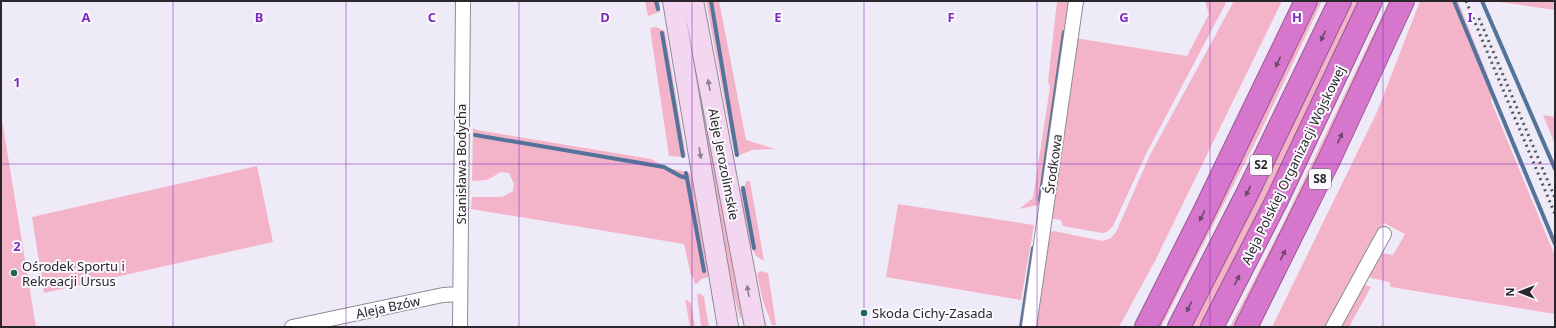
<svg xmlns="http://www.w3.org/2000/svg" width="1556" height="328" viewBox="0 0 1556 328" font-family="'Noto Sans',sans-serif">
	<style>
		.green { fill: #f3b4ca }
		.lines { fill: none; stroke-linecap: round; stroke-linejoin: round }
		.stream { stroke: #54739b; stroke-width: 4 }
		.minor-casing { stroke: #908b97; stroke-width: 16 }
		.secondary-casing { stroke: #908b97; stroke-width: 22 }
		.motorway-casing { stroke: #995a94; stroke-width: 24 }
		.minor { stroke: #fff; stroke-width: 14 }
		.secondary { stroke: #f3d6f0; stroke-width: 20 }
		.motorway { stroke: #d676cc; stroke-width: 22 }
		.rail { stroke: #57545b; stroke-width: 3; stroke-dasharray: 2 4; stroke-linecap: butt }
		.oneway { fill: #6e476b }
		.oneway2 { fill: #8e7e8e }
		.grid { fill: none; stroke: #7b2cbf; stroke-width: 1; stroke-opacity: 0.55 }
		.poi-dot { fill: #226658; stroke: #fbf9fe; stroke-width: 1.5 }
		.labels { text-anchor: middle; stroke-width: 4; stroke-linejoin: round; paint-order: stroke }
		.shield { fill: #fbf9fe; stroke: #68666a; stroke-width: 1 }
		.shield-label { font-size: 12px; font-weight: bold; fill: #29272b }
		.street-label { font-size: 13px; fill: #29272b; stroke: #fbf9fe }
		.poi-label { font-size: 13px; fill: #29272b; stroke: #fbf9fe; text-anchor: start }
		.grid-label { font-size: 13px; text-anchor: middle; font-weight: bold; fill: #7b2cbf; stroke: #fbf9fe; stroke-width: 4; stroke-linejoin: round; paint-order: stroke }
	</style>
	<rect width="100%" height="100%" fill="#efeaf7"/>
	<!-- green -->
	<path class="green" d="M 645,1 L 660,1 L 660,12 L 648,16 Z
		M 680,1 L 686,1 L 742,318 L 740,318 L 729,277 Z
		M 706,1 L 719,1 L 746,140 L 775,149 L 752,150 L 735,157 Z
		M 1057,1 L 1072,1 L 1041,198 L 1039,205 L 1019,209 L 1033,198 L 1050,87 L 1048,82 Z
		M 1205,1 L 1227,1 L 1146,154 L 1113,226 L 1107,232 L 1102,233 L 1063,226 L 1061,220 L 1049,218 L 1075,38 L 1187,56 L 1209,14 Z
		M 1234,1 L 1282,1 L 1155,261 L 1119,327 L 1033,327 L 1049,232 L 1054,231 L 1102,241 L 1111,238 L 1116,232 L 1150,155 Z
		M 1315,1 L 1322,1 L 1260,133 L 1161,327 L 1155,327 Z
		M 1352,1 L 1359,1 L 1304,122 L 1200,327 L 1192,327 L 1258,198 Z
		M 1389,1 L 1395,1 L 1238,327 L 1230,327 L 1281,228 Z
		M 1420,1 L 1458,1 L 1492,87 L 1491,101 L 1555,256 L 1555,314 L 1391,287 L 1389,282 L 1371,278 L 1369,275 L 1380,255 L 1383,253 L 1393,255 L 1405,234 L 1384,223 L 1327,327 L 1272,327 L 1377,112 Z
		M 1496,1 L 1555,1 L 1555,10 L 1499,2 Z
		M 656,27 L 665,31 L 686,156 L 683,157 L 669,156 L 650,28 Z
		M 1,114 L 36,327 L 1,327 Z
		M 1543,115 L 1555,117 L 1555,144 Z
		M 473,128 L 477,130 L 651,159 L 665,167 L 690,173 L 698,202 L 710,272 L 708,277 L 701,279 L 698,283 L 695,284 L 693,277 L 691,276 L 684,244 L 471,209 L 472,197 L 502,197 L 513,191 L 514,184 L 509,173 L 501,172 L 487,180 L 472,181 Z
		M 257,166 L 273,242 L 44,293 L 32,217 Z
		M 746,181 L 750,181 L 764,261 L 756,256 L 749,244 L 740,189 L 744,188 Z
		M 898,204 L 1034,225 L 1021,300 L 886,277 Z
		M 760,271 L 768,273 L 776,325 L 772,325 L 763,301 L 757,274 Z
		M 1363,284 L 1371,287 L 1349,327 L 1338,327 Z
		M 697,294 L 701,294 L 704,297 L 709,327 L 701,327 Z
		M 685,299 L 691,303 L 695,327 L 690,327 Z"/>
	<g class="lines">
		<!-- stream -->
		<path class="stream" d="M 656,1 L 658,9
			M 711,1 L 737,155
			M 1454,1 L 1555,244
			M 1482,1 L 1555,169
			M 662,33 L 683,156
			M 475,135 L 664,167 L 680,176 L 687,178
			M 686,173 L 704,271
			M 743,188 L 754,248
			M 1040,200 L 1064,32
			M 1021,327 L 1033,248"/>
		<!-- minor casing -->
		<g class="minor-casing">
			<path id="minor" d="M 292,327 L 443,295 L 460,294
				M 460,327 L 463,1
				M 1029,327 L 1076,1
				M 1333,327 L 1384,234"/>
		</g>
		<!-- secondary casing -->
		<g class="secondary-casing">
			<path id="secondary" d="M 673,1 L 728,327
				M 693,1 L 755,327"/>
		</g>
		<!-- motorway casing -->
		<g class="motorway-casing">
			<path id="motorway" d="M 1146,327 L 1204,212 L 1306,1
				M 1179,327 L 1247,194 L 1340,1
				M 1212,327 L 1276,202 L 1371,1
				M 1246,327 L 1329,160 L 1403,1"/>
		</g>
		<!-- minor -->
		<use href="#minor" class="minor"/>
		<!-- secondary -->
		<use href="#secondary" class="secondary"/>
		<!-- motorway -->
		<use href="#motorway" class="motorway"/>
		<!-- rail -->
		<path class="rail" d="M 1466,1 L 1555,214
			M 1479,18 L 1555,198"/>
	</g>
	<!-- one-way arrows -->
	<defs><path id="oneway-solid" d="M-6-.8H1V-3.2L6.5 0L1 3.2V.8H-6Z"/></defs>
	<g class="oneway">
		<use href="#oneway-solid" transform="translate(1323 36) rotate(115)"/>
		<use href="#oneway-solid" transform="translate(1278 62) rotate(115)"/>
		<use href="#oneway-solid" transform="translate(1340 138) rotate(-65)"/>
		<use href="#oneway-solid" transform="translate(1248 191) rotate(116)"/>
		<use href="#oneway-solid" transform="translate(1202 216) rotate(116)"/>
		<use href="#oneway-solid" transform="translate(1283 255) rotate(-64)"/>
		<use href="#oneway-solid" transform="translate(1237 280) rotate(-63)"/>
		<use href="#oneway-solid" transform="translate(1189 307) rotate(117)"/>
	</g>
	<g class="oneway2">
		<use href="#oneway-solid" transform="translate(709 85) rotate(-100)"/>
		<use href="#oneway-solid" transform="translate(700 153) rotate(80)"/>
		<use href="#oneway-solid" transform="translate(748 291) rotate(-100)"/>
	</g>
	<!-- grid -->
	<path class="grid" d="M 173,1 L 173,327M 346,1 L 346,327M 519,1 L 519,327M 692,1 L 692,327M 864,1 L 864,327M 1037,1 L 1037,327M 1210,1 L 1210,327M 1383,1 L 1383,327M 1,164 L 1555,164"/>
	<!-- markers -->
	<g class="poi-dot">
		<circle cx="14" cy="273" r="4"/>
		<circle cx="864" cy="313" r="4"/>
	</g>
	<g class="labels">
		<!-- shield labels -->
		<g class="shield">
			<rect x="1250" y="155" width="22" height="20" rx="3"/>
			<rect x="1309" y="169" width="22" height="20" rx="3"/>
		</g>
		<g class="shield-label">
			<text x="1261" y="169">S2</text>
			<text x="1320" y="183">S8</text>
		</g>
		<!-- street labels -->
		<g class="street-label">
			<text transform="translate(461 164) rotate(-90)" y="5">Stanisława Bodycha</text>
			<text transform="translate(724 164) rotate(79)" y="5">Aleje Jerozolimskie</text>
			<text transform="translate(1053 164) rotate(-82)" y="5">Środkowa</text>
			<text transform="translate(1293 165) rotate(-64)" y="5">Aleja Polskiej Organizacji Wojskowej</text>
			<text transform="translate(388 307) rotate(-12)" y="5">Aleja Bzów</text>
		</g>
		<!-- poi labels -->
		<g class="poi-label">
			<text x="22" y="271">Ośrodek Sportu i<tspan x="22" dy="15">Rekreacji Ursus</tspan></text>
			<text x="872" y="318">Skoda Cichy-Zasada</text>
		</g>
	</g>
	<g class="grid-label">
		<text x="86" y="22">A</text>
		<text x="259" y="22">B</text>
		<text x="432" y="22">C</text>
		<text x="605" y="22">D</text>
		<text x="778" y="22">E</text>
		<text x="951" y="22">F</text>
		<text x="1124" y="22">G</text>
		<text x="1297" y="22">H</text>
		<text x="1470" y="22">I</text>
		<text x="17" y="87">1</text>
		<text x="17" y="251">2</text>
	</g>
	<!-- border -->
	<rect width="1556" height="328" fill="none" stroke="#29272b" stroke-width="4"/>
	<!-- north arrow -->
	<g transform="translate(1520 292) rotate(270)" stroke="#fbf9fe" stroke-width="3" paint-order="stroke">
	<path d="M0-3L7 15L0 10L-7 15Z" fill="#29272b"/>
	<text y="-6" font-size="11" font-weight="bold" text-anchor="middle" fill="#29272b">N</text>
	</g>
</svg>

(What is being asked):
From the entries above, show each line that includes the string "lines".

(Solution for this task):
		.lines { fill: none; stroke-linecap: round; stroke-linejoin: round }
	<g class="lines">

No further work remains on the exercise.